De façon générale, les intervenants ont particulièrement insisté sur le besoin de suivi des investissements, de la mise en oeuvre de plan stratégique partagés et concertés. De façon transversale, il a été relevé que les opérations portuaires devaient et pouvaient être optimisées afin de réduire les externalités négatives. Enfin, de façon unanime, le rôle positif de l’échange de meilleures pratiques a été relevé par les intervenants mais aussi par le public. Le rôle de l’AGPAOC a alors été mis en avant avec un travail de concertation et de veille sur les meilleurs retours d’expérience en provenance de ports ayant déjà investis dans la transition énergétique.
En résumé, les point suivants peuvent être retenus :
- Comment construire des stratégies convergentes entre acteurs des activités portuaires?
- Comment financer les projets d’investissement liés à la transition énergétique?
- Comment identifier les trajectoires technologiques du futur?
- Comment améliorer les suivis de l’impact des actions mises en oeuvre par les ports?
En guise de conclusion et de messages-clés sur la deuxième journée d’échanges :
- Nécessaire coordination des acteurs portuaires et maritimes de la transition écologique,
- Le rôle clé du financement des investissements nécessaire demeure critique,
- Le besoin d’optimiser les opérations actuelles afin de maximiser dès à présent la réduction des externalités négatives
- Mettre en place des méthodes, normes et standards afin de généraliser des conditions initiales permettant la réalisation de grands projets à l’échelle de l’Afrique de l’ouest et du centre.
Clarifier une feuille de route ouest et centre africaine
Le plus urgent est de clarifier la feuille de route qui pourrait être sensiblement la même pour toutes les autorités portuaires membres de l’AGPAOC afin de rendre intelligible le rôle, les obligations et les responsabilités des ports dans la transition énergétique ouest et centre africaine.
Une cartographie complète doit permettre de comprendre et d’évaluer les conditions actuelles en matière technique et technologique. Elle doit synthétiser les positionnements des clients des ports (armements, manutentionnaires, chargeurs, etc.) en matière de transition énergétique. Elle doit prendre en compte les coûts globaux mais aussi les dividendes directes et indirectes dans une approche à court/moyen/long termes.

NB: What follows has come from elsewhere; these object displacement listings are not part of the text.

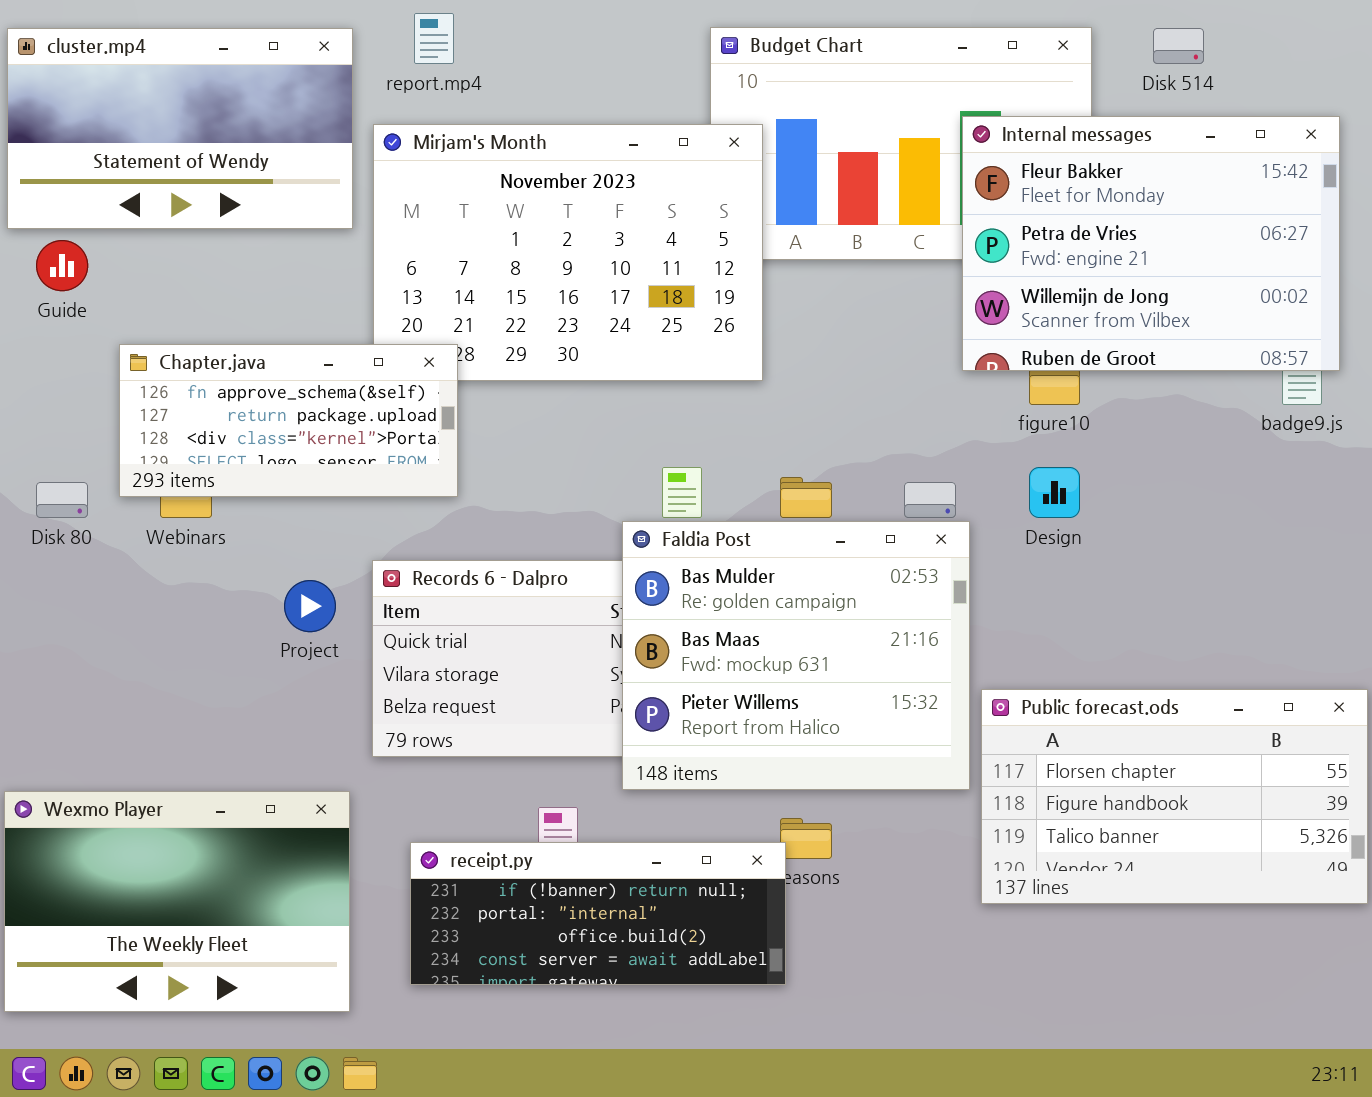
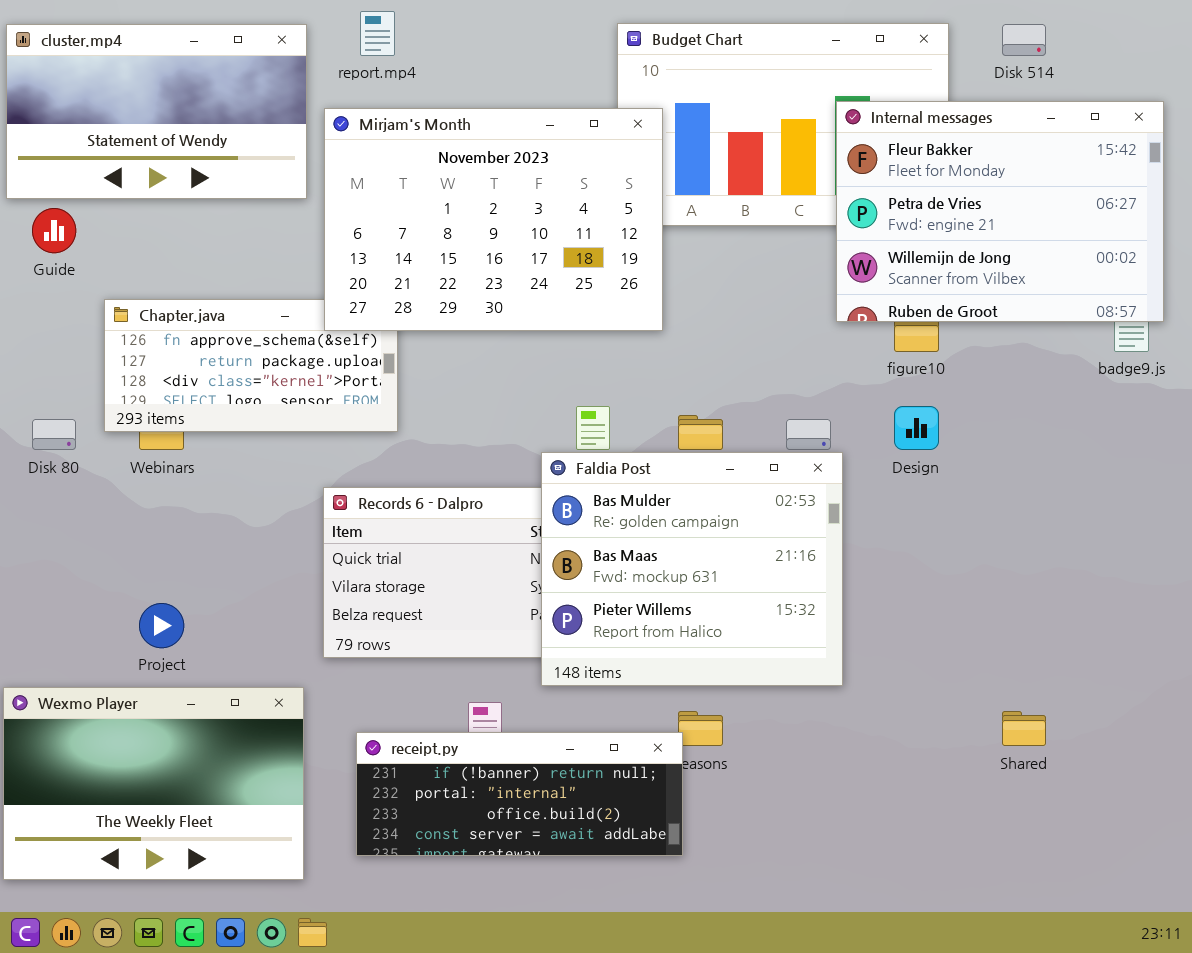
Mirjam's Month: [373,124,763,381] -> [324,108,663,331], raised
Project: [284,580,336,632] -> [139,603,184,648], moved
Public forecast.ods: [981,689,1368,904] -> none, closed

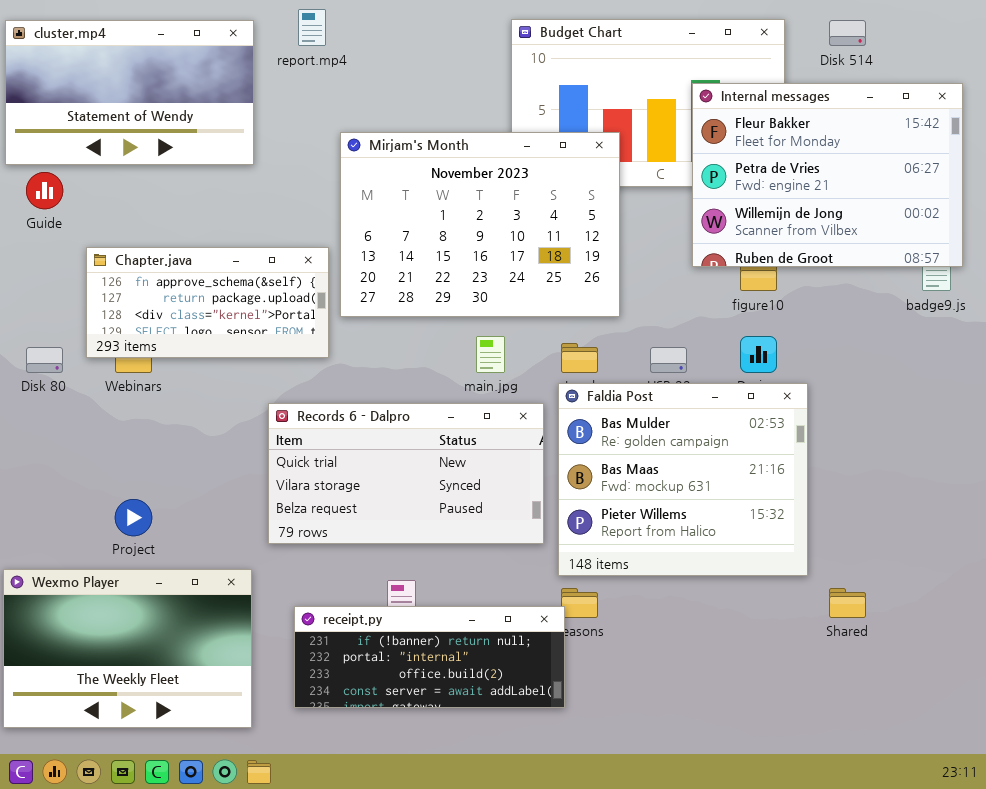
Mirjam's Month: [324,108,663,331] -> [340,132,620,317], moved
Faldia Post: [541,452,843,686] -> [558,383,808,576], moved

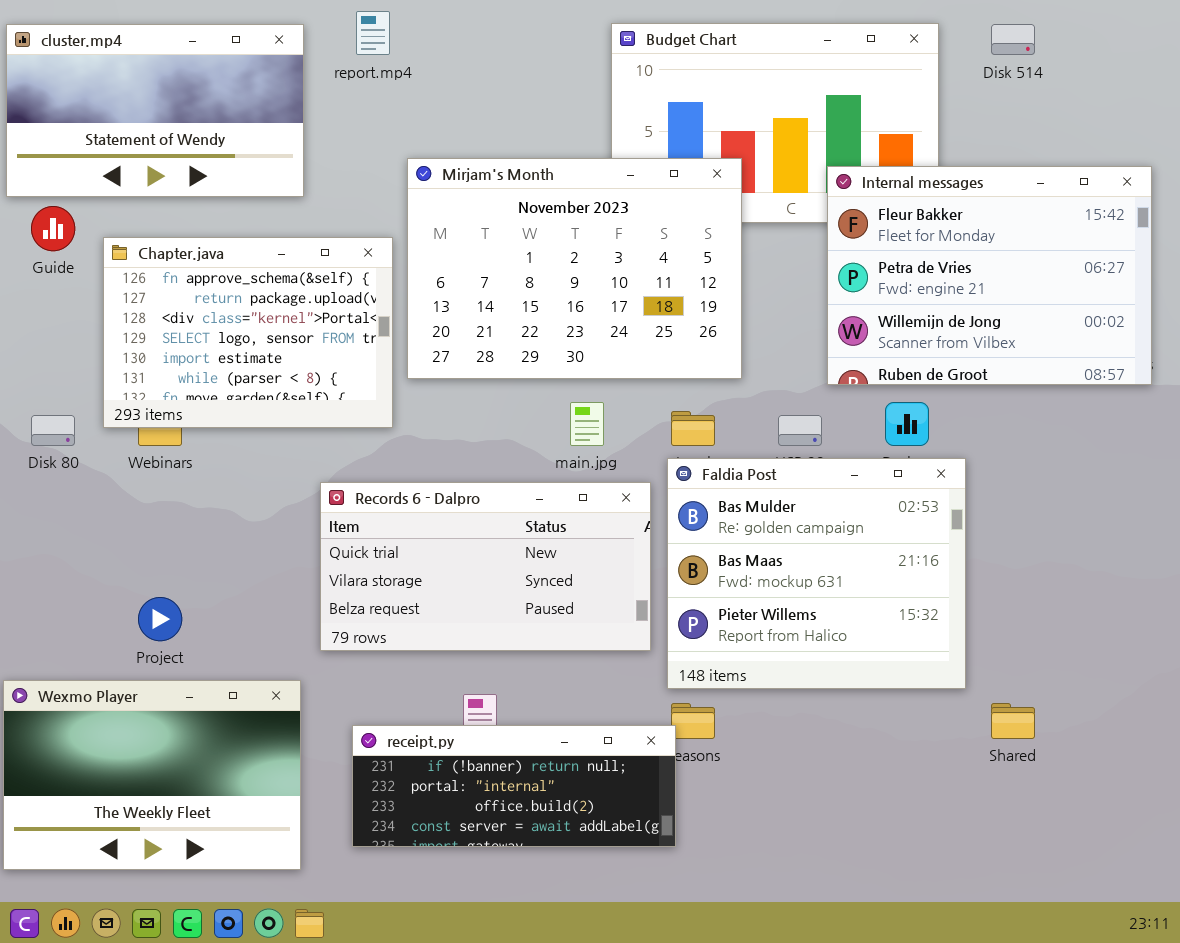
Internal messages: [692,83,963,267] -> [827,166,1152,385], moved
Chapter.java: [86,247,329,358] -> [103,237,393,428], resized

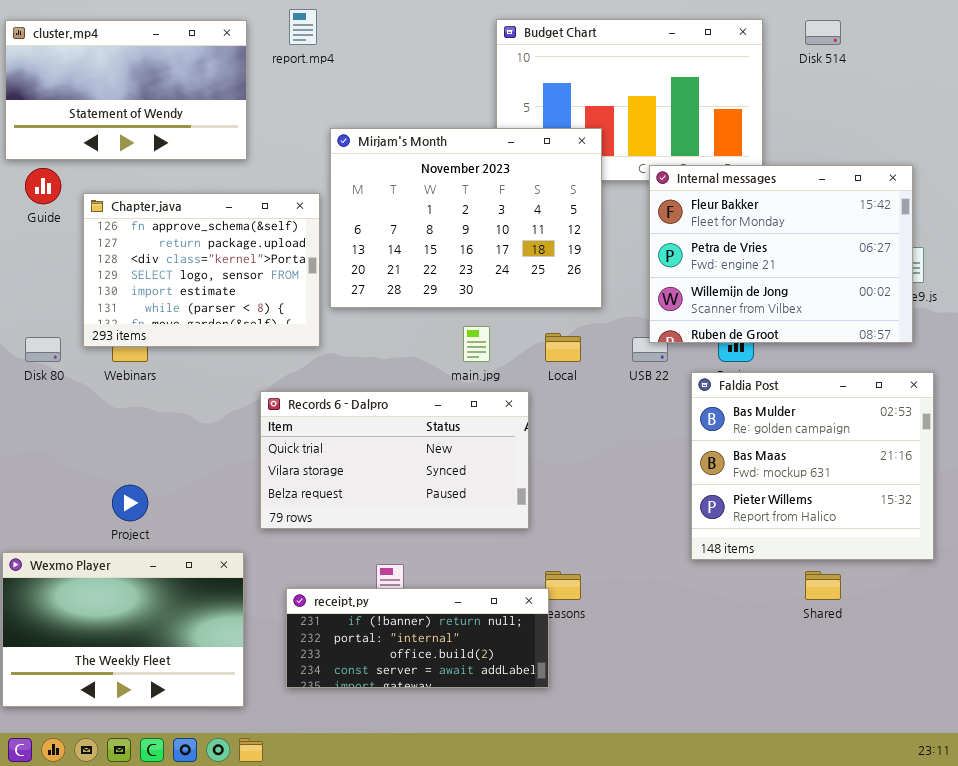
Internal messages: [827,166,1152,385] -> [649,165,913,343], moved
Faldia Post: [667,458,966,689] -> [691,372,934,560], moved

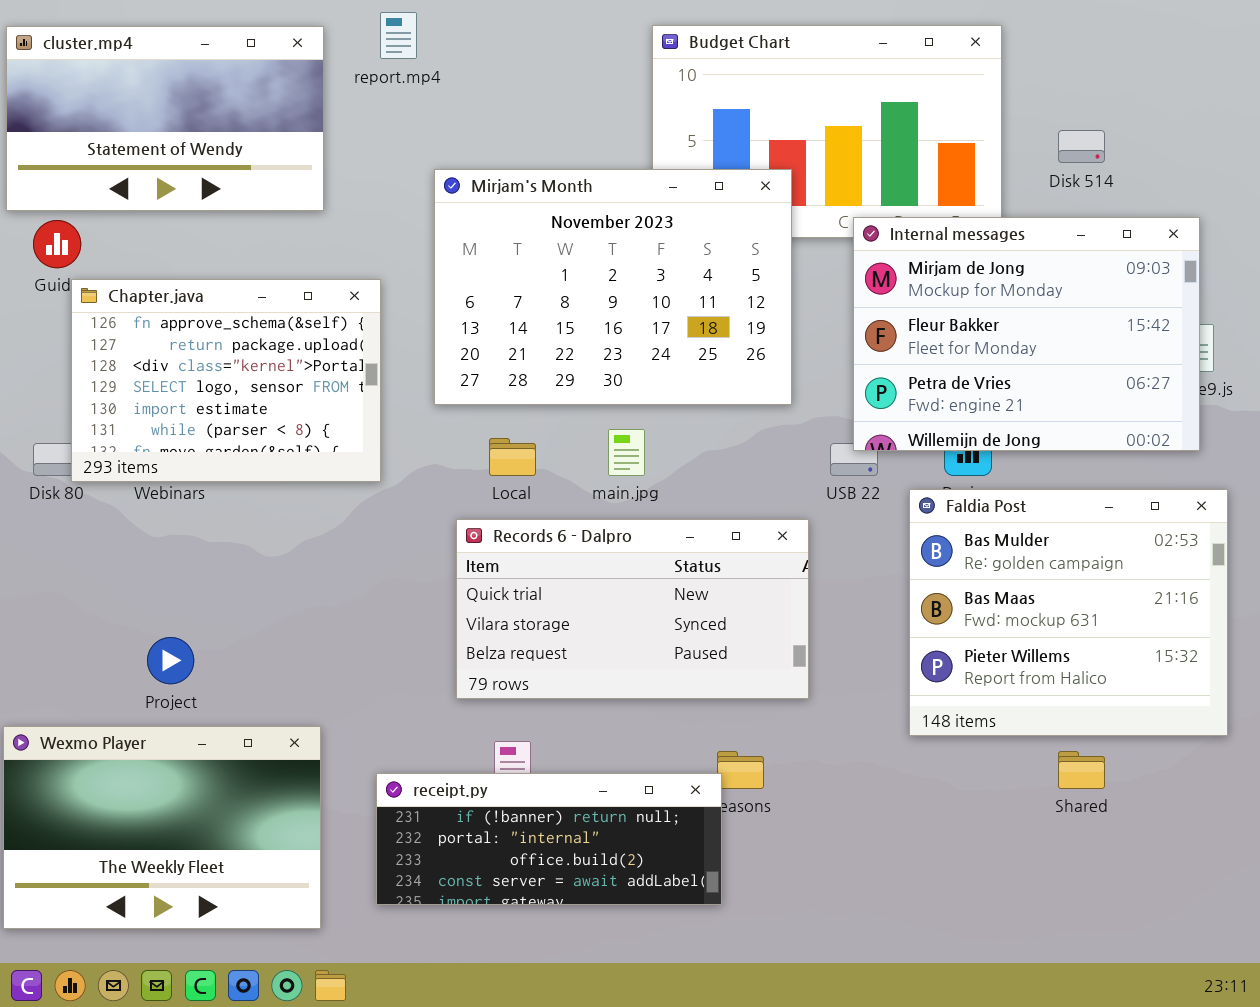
Disk 514: [805,20,841,45] -> [1058,130,1105,163], moved
Internal messages: [649,165,913,343] -> [853,217,1200,451], scrolled up 1 row
Chapter.java: [83,193,320,347] -> [71,279,381,482], moved
Local: [545,333,581,362] -> [489,438,536,476], moved
Records 6 - Dalpro: [260,391,529,529] -> [456,519,809,699], moved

Cela doit conduire nécessairement à l’édification d’une stratégie avec des acteurs, des moyens, des objectifs et un calendrier de mise en œuvre. Ce travail s’avère indispensable et prioritaire pour les autorités portuaires de l’AGPAOC mais il exige de la coopération et de la coopération (sous l’égide de l’AGPAOC) et de l’accompagnement (ports partenaires internationaux, bailleurs de fonds, consultations spécialisées internationales, expertises scientifiques et académiques, etc) Enfin, les futures initiatives des autorités portuaires doivent impérativement s‘inscrire dans des politiques publiques nationales et continentales africaines afin de légitimer des changements structurels qui doivent être plus communautaires que portuaires, plus sociétaux que seulement écologiques ou environnementaux.